Justice minister asks Poland’s top court to rule on EU rule

WARSAW, Poland (AP) — Poland’s justice minister on Thursday asked his nation’s constitutional court to rule on whether a new European Union rule linking funding to respect for rule of law is in line with the Polish constitution.

Zbigniew Ziobro told a news conference that he was convinced the new rule was “totally incompatible with Poland’s constitution.”

It is the latest move in an ongoing conflict pitting Poland’s nationalist government against the European Commission, whose role is to enforce the rules and values of the 27-member union.

Poland’s government has been taking steps since 2015 to impose greater control over the country’s courts. The EU says the changes amount to an erosion of judicial independence, therefore undermining the democratic values of the union.

The conflict is becoming costly for Poland, with millions of euros in pandemic relief funds being withheld over rule of law violations.

Meanwhile, the EU top court is reviewing the new rule that will allow funds to be withheld over democratic backsliding. The EU court is due to rule on the rule of law mechanism next year.

Ziobro’s step comes a day after the EU Commission launched legal action against Poland over recent decisions by the constitutional court which have raised questions about the bloc’s legal order. In October, for instance, Poland’s constitutional court ruled that Polish laws have supremacy over those of the EU in areas where they conflict. When countries join the EU, as Poland did in 2004, they must bring their laws into line with the bloc’s regulations. The European Court of Justice is the supreme arbiter of those rules.

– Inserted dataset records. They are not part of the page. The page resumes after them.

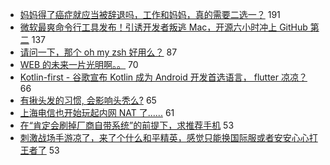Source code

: - [妈妈得了癌症就应当被辞退吗，工作和妈妈，真的需要二选一？](https://www.v2ex.com/t/562133) 191
- [微软最爽命令行工具发布！引诱开发者叛逃 Mac，开源六小时冲上 GitHub 第二](https://www.v2ex.com/t/562062) 137
- [请问一下，那个 oh my zsh 好用么？](https://www.v2ex.com/t/562103) 87
- [WEB 的未来一片光明啊。。](https://www.v2ex.com/t/562041) 70
- [Kotlin-first - 谷歌宣布 Kotlin 成为 Android 开发首选语言， flutter 凉凉？](https://www.v2ex.com/t/562055) 66
- [有揪头发的习惯, 会影响头秃么?](https://www.v2ex.com/t/562190) 65
- [上海电信也开始玩起内网 NAT 了......](https://www.v2ex.com/t/562164) 61
- [在“肯定会刷掉厂商自带系统”的前提下，求推荐手机](https://www.v2ex.com/t/562251) 53
- [刺激战场手游凉了，来了个什么和平精英，感觉只能换国际服或者安安心心打王者了](https://www.v2ex.com/t/562060) 53
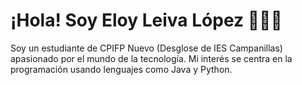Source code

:# ¡Hola! Soy Eloy Leiva López 👋👨‍💻

Soy un estudiante de CPIFP Nuevo (Desglose de IES Campanillas) apasionado por el mundo de la tecnología. Mi interés se centra en la programación usando lenguajes como Java y Python.
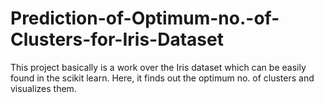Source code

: # Prediction-of-Optimum-no.-of-Clusters-for-Iris-Dataset
This project basically is a work over the Iris dataset which can be easily found in the scikit learn. Here, it finds out the optimum no. of clusters and visualizes them.
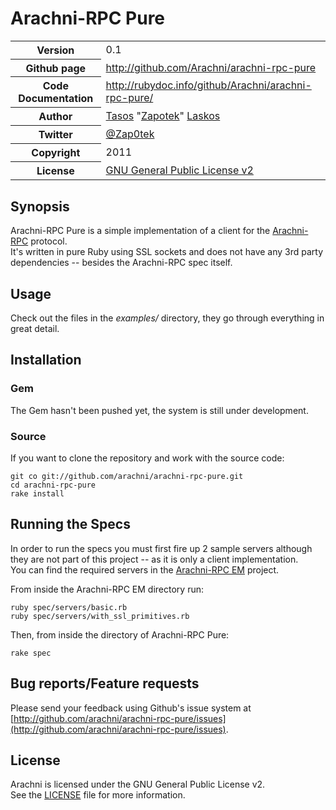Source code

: # Arachni-RPC Pure
<table>
    <tr>
        <th>Version</th>
        <td>0.1</td>
    </tr>
    <tr>
        <th>Github page</th>
        <td><a href="http://github.com/Arachni/arachni-rpc-pure">http://github.com/Arachni/arachni-rpc-pure</a></td>
     <tr/>
    <tr>
        <th>Code Documentation</th>
        <td><a href="http://rubydoc.info/github/Arachni/arachni-rpc-pure/">http://rubydoc.info/github/Arachni/arachni-rpc-pure/</a></td>
    </tr>
    <tr>
       <th>Author</th>
       <td><a href="mailto:tasos.laskos@gmail.com">Tasos</a> "<a href="mailto:zapotek@segfault.gr">Zapotek</a>" <a href="mailto:tasos.laskos@gmail.com">Laskos</a></td>
    </tr>
    <tr>
        <th>Twitter</th>
        <td><a href="http://twitter.com/Zap0tek">@Zap0tek</a></td>
    </tr>
    <tr>
        <th>Copyright</th>
        <td>2011</td>
    </tr>
    <tr>
        <th>License</th>
        <td><a href="file.LICENSE.html">GNU General Public License v2</a></td>
    </tr>
</table>

## Synopsis

Arachni-RPC Pure is a simple implementation of a client for the <a href="http://github.com/Arachni/arachni-rpc-pure">Arachni-RPC</a> protocol.<br/>
It's written in pure Ruby using SSL sockets and does not have any 3rd party dependencies -- besides the Arachni-RPC spec itself.

## Usage

Check out the files in the <i>examples/</i> directory, they go through everything in great detail.

## Installation

### Gem

The Gem hasn't been pushed yet, the system is still under development.

### Source

If you want to clone the repository and work with the source code:

    git co git://github.com/arachni/arachni-rpc-pure.git
    cd arachni-rpc-pure
    rake install

## Running the Specs

In order to run the specs you must first fire up 2 sample servers although they are not part of this project -- as it is only a client implementation.<br/>
You can find the required servers in the [Arachni-RPC EM](https://github.com/Arachni/arachni-rpc-em) project.

From inside the Arachni-RPC EM directory run:

    ruby spec/servers/basic.rb
    ruby spec/servers/with_ssl_primitives.rb

Then, from inside the directory of Arachni-RPC Pure:

    rake spec

## Bug reports/Feature requests
Please send your feedback using Github's issue system at
[http://github.com/arachni/arachni-rpc-pure/issues](http://github.com/arachni/arachni-rpc-pure/issues).


## License
Arachni is licensed under the GNU General Public License v2.<br/>
See the [LICENSE](file.LICENSE.html) file for more information.

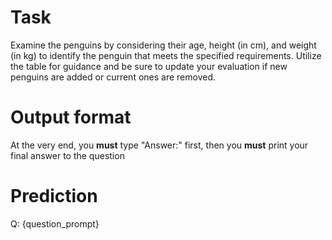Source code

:# Task
Examine the penguins by considering their age, height (in cm), and weight (in kg) to identify the penguin that meets the specified requirements. Utilize the table for guidance and be sure to update your evaluation if new penguins are added or current ones are removed.

# Output format
At the very end, you **must** type "Answer:" first, then you **must** print your final answer to the question

# Prediction
Q: {question_prompt}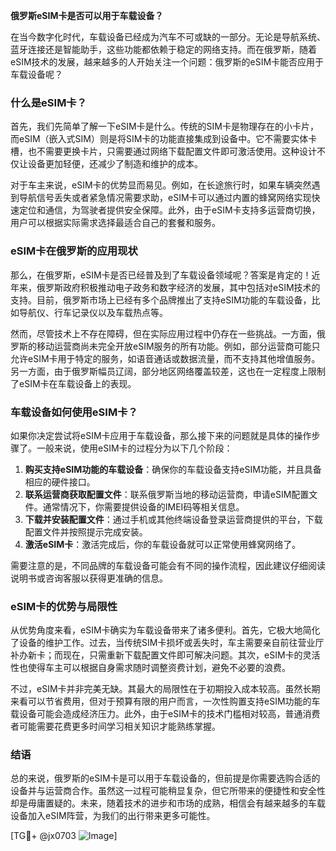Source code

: **俄罗斯eSIM卡是否可以用于车载设备？**

在当今数字化时代，车载设备已经成为汽车不可或缺的一部分。无论是导航系统、蓝牙连接还是智能助手，这些功能都依赖于稳定的网络支持。而在俄罗斯，随着eSIM技术的发展，越来越多的人开始关注一个问题：俄罗斯的eSIM卡能否应用于车载设备呢？

### 什么是eSIM卡？
首先，我们先简单了解一下eSIM卡是什么。传统的SIM卡是物理存在的小卡片，而eSIM（嵌入式SIM）则是将SIM卡的功能直接集成到设备中。它不需要实体卡槽，也不需要更换卡片，只需要通过网络下载配置文件即可激活使用。这种设计不仅让设备更加轻便，还减少了制造和维护的成本。

对于车主来说，eSIM卡的优势显而易见。例如，在长途旅行时，如果车辆突然遇到导航信号丢失或者紧急情况需要求助，eSIM卡可以通过内置的蜂窝网络实现快速定位和通信，为驾驶者提供安全保障。此外，由于eSIM卡支持多运营商切换，用户可以根据实际需求选择最适合自己的套餐和服务。

### eSIM卡在俄罗斯的应用现状
那么，在俄罗斯，eSIM卡是否已经普及到了车载设备领域呢？答案是肯定的！近年来，俄罗斯政府积极推动电子政务和数字经济的发展，其中包括对eSIM技术的支持。目前，俄罗斯市场上已经有多个品牌推出了支持eSIM功能的车载设备，比如导航仪、行车记录仪以及车载热点等。

然而，尽管技术上不存在障碍，但在实际应用过程中仍存在一些挑战。一方面，俄罗斯的移动运营商尚未完全开放eSIM服务的所有功能。例如，部分运营商可能只允许eSIM卡用于特定的服务，如语音通话或数据流量，而不支持其他增值服务。另一方面，由于俄罗斯幅员辽阔，部分地区网络覆盖较差，这也在一定程度上限制了eSIM卡在车载设备上的表现。

### 车载设备如何使用eSIM卡？
如果你决定尝试将eSIM卡应用于车载设备，那么接下来的问题就是具体的操作步骤了。一般来说，使用eSIM卡的过程分为以下几个阶段：

1. **购买支持eSIM功能的车载设备**：确保你的车载设备支持eSIM功能，并且具备相应的硬件接口。
2. **联系运营商获取配置文件**：联系俄罗斯当地的移动运营商，申请eSIM配置文件。通常情况下，你需要提供设备的IMEI码等相关信息。
3. **下载并安装配置文件**：通过手机或其他终端设备登录运营商提供的平台，下载配置文件并按照提示完成安装。
4. **激活eSIM卡**：激活完成后，你的车载设备就可以正常使用蜂窝网络了。

需要注意的是，不同品牌的车载设备可能会有不同的操作流程，因此建议仔细阅读说明书或咨询客服以获得更准确的信息。

### eSIM卡的优势与局限性
从优势角度来看，eSIM卡确实为车载设备带来了诸多便利。首先，它极大地简化了设备的维护工作。过去，当传统SIM卡损坏或丢失时，车主需要亲自前往营业厅补办新卡；而现在，只需重新下载配置文件即可解决问题。其次，eSIM卡的灵活性也使得车主可以根据自身需求随时调整资费计划，避免不必要的浪费。

不过，eSIM卡并非完美无缺。其最大的局限性在于初期投入成本较高。虽然长期来看可以节省费用，但对于预算有限的用户而言，一次性购置支持eSIM功能的车载设备可能会造成经济压力。此外，由于eSIM卡的技术门槛相对较高，普通消费者可能需要花费更多时间学习相关知识才能熟练掌握。

### 结语
总的来说，俄罗斯的eSIM卡是可以用于车载设备的，但前提是你需要选购合适的设备并与运营商合作。虽然这一过程可能稍显复杂，但它所带来的便捷性和安全性却是毋庸置疑的。未来，随着技术的进步和市场的成熟，相信会有越来越多的车载设备加入eSIM阵营，为我们的出行带来更多可能性。

[TG💪+ @jx0703 ![Image](https://github.com/user-attachments/assets/dbca1d08-cadb-493c-b0ec-ad6f7a83f270)]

The commission also raised doubts about the court’s legitimacy.

John Morijn, a law professor at the University of Groningen in the Netherlands, said Ziobro’s move will be of “no consequence” under EU law, particularly since the Commission on Wednesday “made part of its complaint the point that in its view the Polish Constitutional Tribunal is not legally a court, so what will come out will not be a judgment.”

He said it appeared to be above all a political move showing the EU that Warsaw is “unimpressed by their pressure,” but one which also will make it harder for Poland and the Commission to solve their conflict through dialogue.